B. Structured data is stored in the pillar/
directory.
Those files are known as pillar.
This data is structured as we found suitable to express it cleanly, and queried from states, directly or through functions.
C. States should mostly be easy-to-read templates, without any more programmation than simple if and for templating logic.
If more is needed, functions are created in Salt custom modules:
- Execution modules are stored in
_modules/
- States modules are stored in
_states/
D. This repository is the source of truth for users, groups and ports:
- UIDs document unique usernames and the UIDs for system accounts
- GIDs document the same information for the groups
- PORTS contain the list of reserved application ports
E. Units and integration tests are stored in _tests/
F. Resources used by automated tasks are stored in _resources/
Contributions are welcome to this repository, especially if you wish to:
- improve our infrastructure
- install or configure something on a Nasqueron server
- install or configure something on a project we manage (like Eglide)
- help to migrate services to Salt
You can follow this contributor guide to send a commit for review. This procedure is open to everyone.
Issues can be reported on the #Servers component on DevCentral, the Nasqueron Phabricator instance.

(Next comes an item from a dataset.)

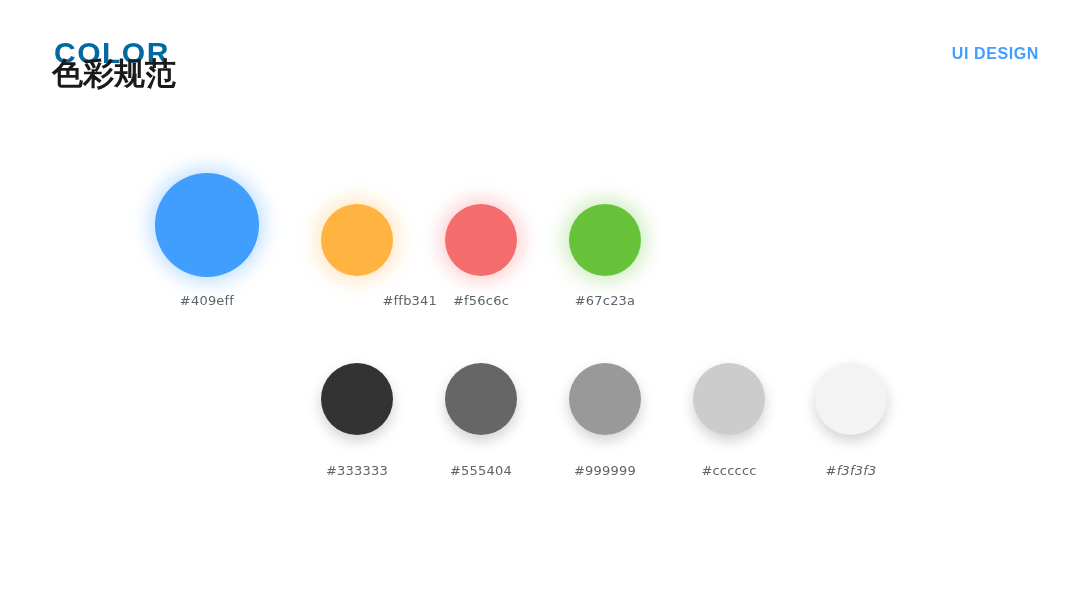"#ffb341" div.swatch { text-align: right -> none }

Support for contributors is provided on Libera #nasqueron-ops.
The repository uses the following terminology:
- Salt primary server: server that issues commands to other servers, including itself
- Node: a server, baremetal or VM configured by Salt
A lot of configuration as code is trivial, and so ineligible for copyright per threshold of originality
When this is not the case, the code is licensed under BSD-2-Clause if not otherwise specified.